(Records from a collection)
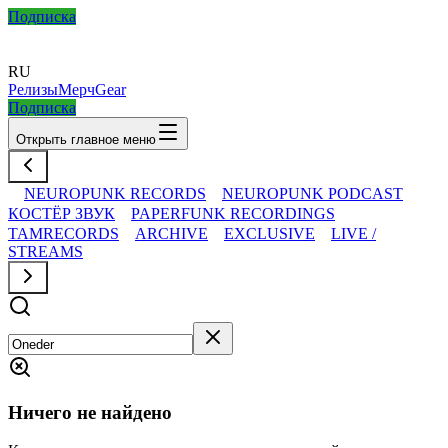
Подписка
RU
Релизы
Мерч
Gear
Подписка
Открыть главное меню
NEUROPUNK RECORDS
NEUROPUNK PODCAST
КОСТЁР ЗВУК
PAPERFUNK RECORDINGS
TAMRECORDS
ARCHIVE
EXCLUSIVE
LIVE /
STREAMS
Ничего не найдено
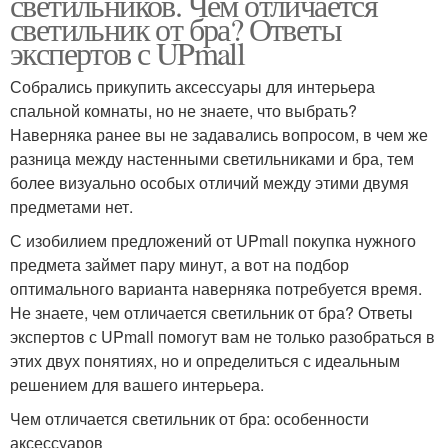
светильников. Чем отличается
светильник от бра? Ответы
экспертов с UPmall
Собрались прикупить аксессуары для интерьера
спальной комнаты, но не знаете, что выбрать?
Наверняка ранее вы не задавались вопросом, в чем же
разница между настенными светильниками и бра, тем
более визуально особых отличий между этими двумя
предметами нет.
С изобилием предложений от UPmall покупка нужного
предмета займет пару минут, а вот на подбор
оптимального варианта наверняка потребуется время.
Не знаете, чем отличается светильник от бра? Ответы
экспертов с UPmall помогут вам не только разобраться в
этих двух понятиях, но и определиться с идеальным
решением для вашего интерьера.
Чем отличается светильник от бра: особенности
аксессуаров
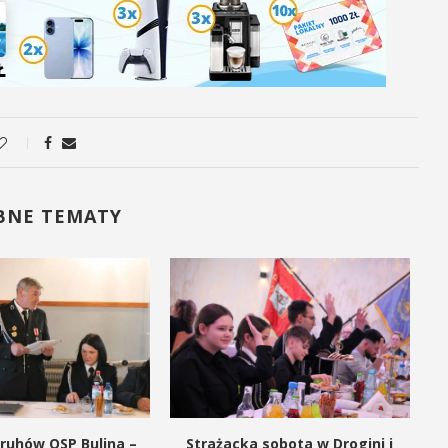
BNE TEMATY
ruhów OSP Bulina –
Strażacka sobota w Drogini i
S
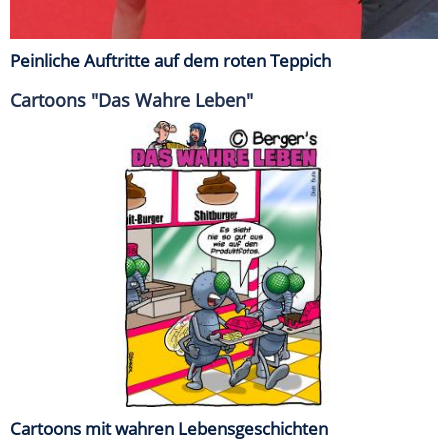
Peinliche Auftritte auf dem roten Teppich
Cartoons "Das Wahre Leben"
Cartoons mit wahren Lebensgeschichten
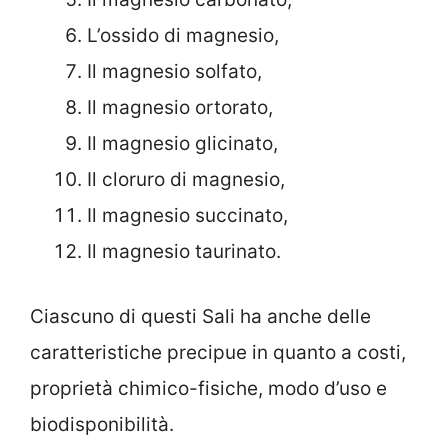
L’ossido di magnesio,
Il magnesio solfato,
Il magnesio ortorato,
Il magnesio glicinato,
Il cloruro di magnesio,
Il magnesio succinato,
Il magnesio taurinato.
Ciascuno di questi Sali ha anche delle
caratteristiche precipue in quanto a costi,
proprietà chimico-fisiche, modo d’uso e
biodisponibilità.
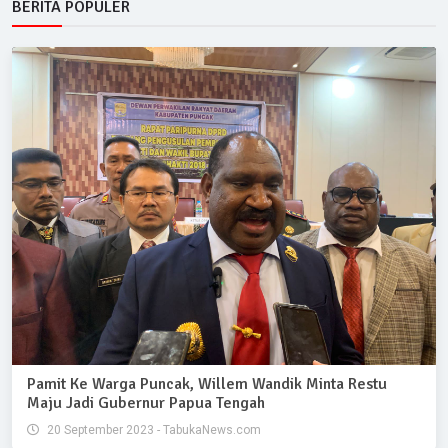
BERITA POPULER
Pamit Ke Warga Puncak, Willem Wandik Minta Restu
Maju Jadi Gubernur Papua Tengah
20 September 2023 - TabukaNews.com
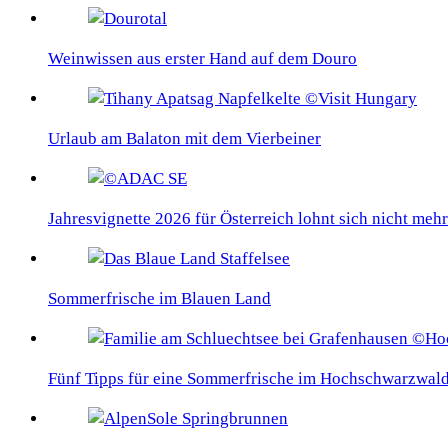
Weinwissen aus erster Hand auf dem Douro
Urlaub am Balaton mit dem Vierbeiner
Jahresvignette 2026 für Österreich lohnt sich nicht mehr
Sommerfrische im Blauen Land
Fünf Tipps für eine Sommerfrische im Hochschwarzwal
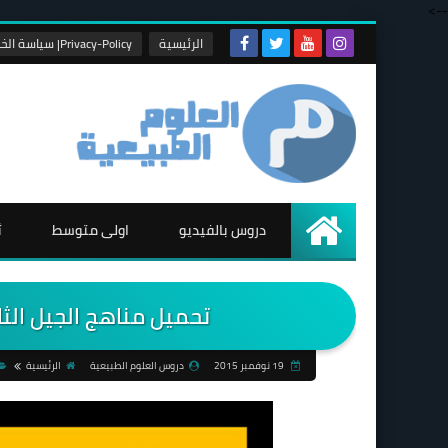
-->
الرئيسية
Privacy-Policy| سياسة الخصوصية
دروس بالفيديو
اولى متوسط
ث
الرئيسية
تحميل مناهج الجيل الث
19 نوفمبر 2015
دروس العلوم الطبيعية
الرئيسية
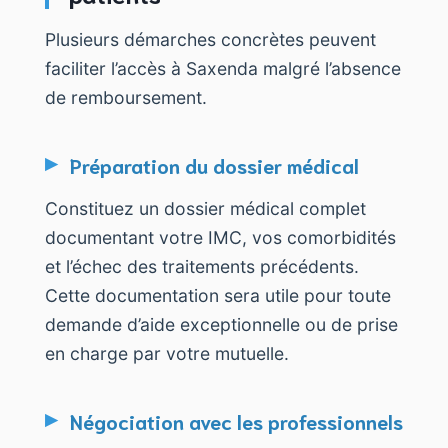
Plusieurs démarches concrètes peuvent
faciliter l’accès à Saxenda malgré l’absence
de remboursement.
Préparation du dossier médical
Constituez un dossier médical complet
documentant votre IMC, vos comorbidités
et l’échec des traitements précédents.
Cette documentation sera utile pour toute
demande d’aide exceptionnelle ou de prise
en charge par votre mutuelle.
Négociation avec les professionnels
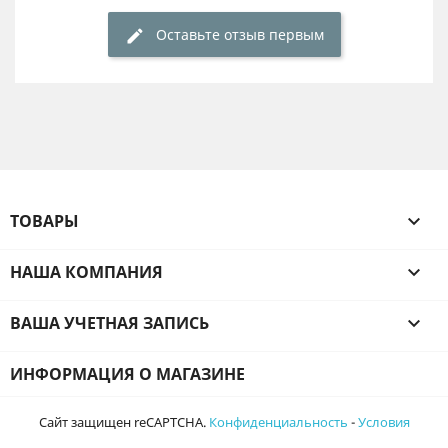
Оставьте отзыв первым
ТОВАРЫ

НАША КОМПАНИЯ

ВАША УЧЕТНАЯ ЗАПИСЬ

ИНФОРМАЦИЯ О МАГАЗИНЕ
Сайт защищен reCAPTCHA.
Конфиденциальность
-
Условия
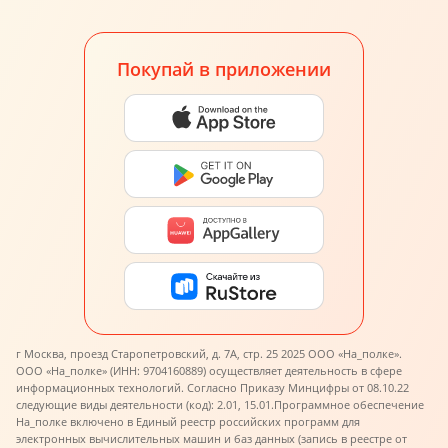
Покупай в приложении
г Москва, проезд Старопетровский, д. 7А, стр. 25 2025 ООО «На_полке».
ООО «На_полке» (ИНН: 9704160889) осуществляет деятельность в сфере
информационных технологий. Согласно Приказу Минцифры от 08.10.22
следующие виды деятельности (код): 2.01, 15.01.
Программное обеспечение
На_полке включено в Единый реестр российских программ для
электронных вычислительных машин и баз данных (запись в реестре от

_REQUIRED ACTION_:
Starting with the line that contains "г Москва, проезд", restate every line up to and including the last one above, exactly.

_RESPONSE TO THIS TASK_:
г Москва, проезд Старопетровский, д. 7А, стр. 25 2025 ООО «На_полке».
ООО «На_полке» (ИНН: 9704160889) осуществляет деятельность в сфере
информационных технологий. Согласно Приказу Минцифры от 08.10.22
следующие виды деятельности (код): 2.01, 15.01.
Программное обеспечение
На_полке включено в Единый реестр российских программ для
электронных вычислительных машин и баз данных (запись в реестре от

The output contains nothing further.